2) Nous n’enseignons pas le partenariat alors que c’est probablement le sujet le plus important
Réfléchissez-y. Qu’y a-t-il de plus important que de savoir former un lien adulte solide avec une autre personne ? Bien sûr, nous pourrions vivre seuls, mais rares sont ceux qui apprécient autant de partager leur vie avec quelqu’un d’autre. Nous sommes des créatures sociales, habituées à avoir une famille et des relations avec les autres. Mais nous sommes si peu formés aux relations intimes ! Je me demandais pourquoi nous passions tant de temps à l’école sur des sujets que peu d’entre nous utiliseraient et si peu de temps sur des choses comme l’amour et l’attention à l’autre. Peut-être que l’enseignement des relations est du ressort des familles, n’est-ce pas ? En fait, de nombreuses familles ne donnent pas l’exemple d’une grande intimité, et il peut donc être difficile de trouver des modèles et des formations qui correspondent à ce que l’on attend d’elles. Savoir comment être proche d’une personne différente de soi est important non seulement pour notre propre bien-être et notre bonheur, mais aussi pour ceux de nos enfants. Les enfants s’épanouissent dans des environnements sécurisés. Sans vouloir offenser les ingénieurs, l’enseignement du partenariat étroit en parallèle de l’algèbre II pourrait changer le monde.
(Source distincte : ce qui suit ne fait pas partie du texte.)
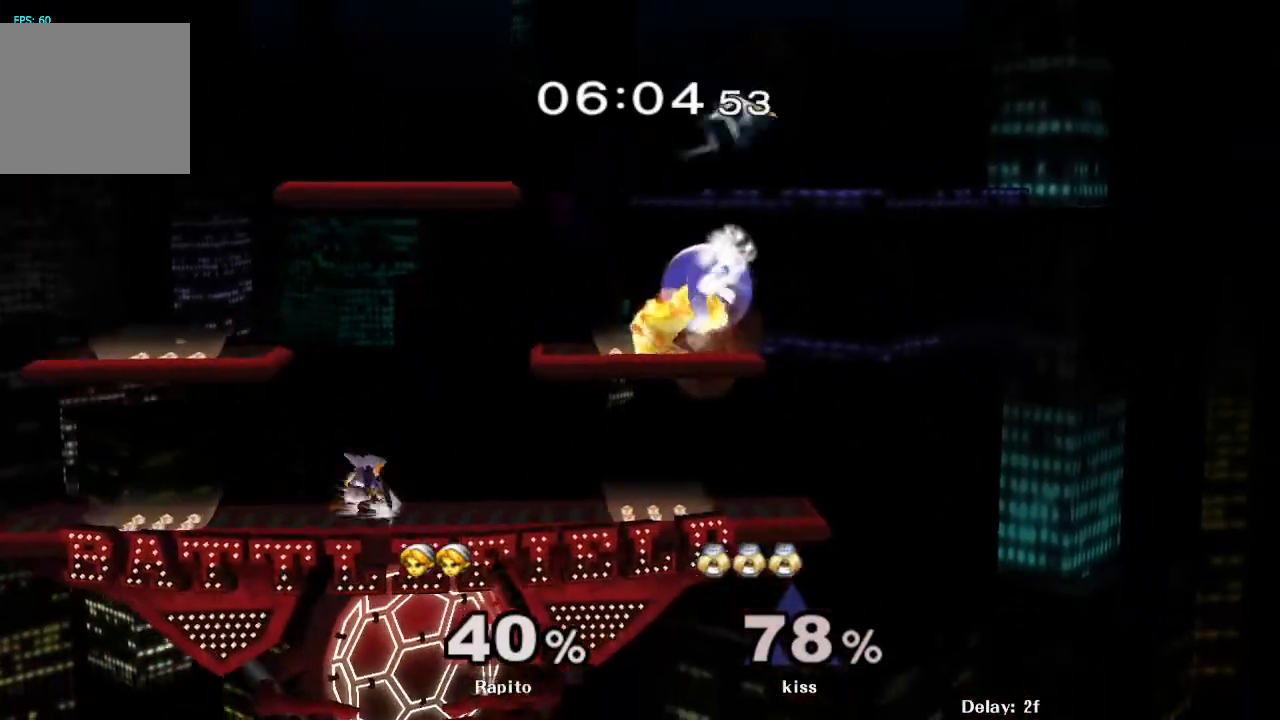
{"buttons": [], "left_stick": "center", "right_stick": "center", "events": [[67, "Y", "up"], [83, "left_stick", "down"], [133, "B", "down"], [200, "B", "up"], [317, "left_stick", "center"]]}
3) Les relations déterminent davantage notre estime de soi que ce que nous pensons de nous-mêmes
Nous vivons dans une culture de l’autonomie et de l’indépendance, n’est-ce pas ? Même notre spiritualité « new-age » peut promouvoir l’idée d’autosuffisance. Nous sommes censés être confiants, courageux et aller de l’avant pour atteindre notre véritable objectif, indépendamment de ce que pensent les autres. Combien de fois avons-nous entendu la phrase « Je suis responsable de mon bonheur » ou « Ce que pensent les autres ne devrait pas m’affecter » ? Et bien, c’est le cas. Les neurosciences continuent de confirmer que notre sentiment d’identité se construit dans les relations étroites que nous entretenons avec les personnes qui s’occupent de nous dès notre plus jeune âge. Nous ne savons qui nous sommes que dans le regard des autres. Si nous sommes bien traités et soutenus, nous supposons que nous sommes bons et nous intériorisons un sentiment de confiance. Si nous ne sommes pas bien traités, nous pouvons perdre confiance en nous, développer une faible estime de soi, de la culpabilité, de la honte et d’autres sentiments limitatifs. À l’âge adulte, nous espérons développer une haute estime de soi et essayons parfois de la trouver dans le cadre d’activités de développement personnel. La science suggère qu’il est plus efficace de s’entourer de personnes aimantes qui croient en vous et vous soutiennent, reconstruisant ainsi un chemin relationnel permettant au cerveau de développer une image positive de soi.
4) Les relations nous rendent plus intelligents
C’est vrai. La relation demande au cerveau d’accomplir des tâches qui le mettent à l’épreuve de manière utile. Par exemple, pour être juste envers notre partenaire, nous devons apprendre à considérer deux opinions différentes comme égales, sinon nos conversations aboutissent à un gagnant et à un perdant, ce qui n’est pas un bon sentiment de « départ » dans la relation. Cette compétence développe un marqueur d’intelligence : La capacité à considérer simultanément des opinions opposées comme également valables. Si seulement nos hommes politiques savaient faire cela ! Les relations nous rendent plus flexibles mentalement. Un exemple de flexibilité est la capacité à passer d’une conversation intellectuelle à une conversation émotionnelle. Dans son livre révolutionnaire Social Intelligence (2006), le célèbre auteur Dan Goleman décrit comment les relations exigent que nous soyons conscients de nous-mêmes et de l’autre en temps réel, ce qui favorise la croissance du système socio-relationnel, qui aide à intégrer les hémisphères du cerveau.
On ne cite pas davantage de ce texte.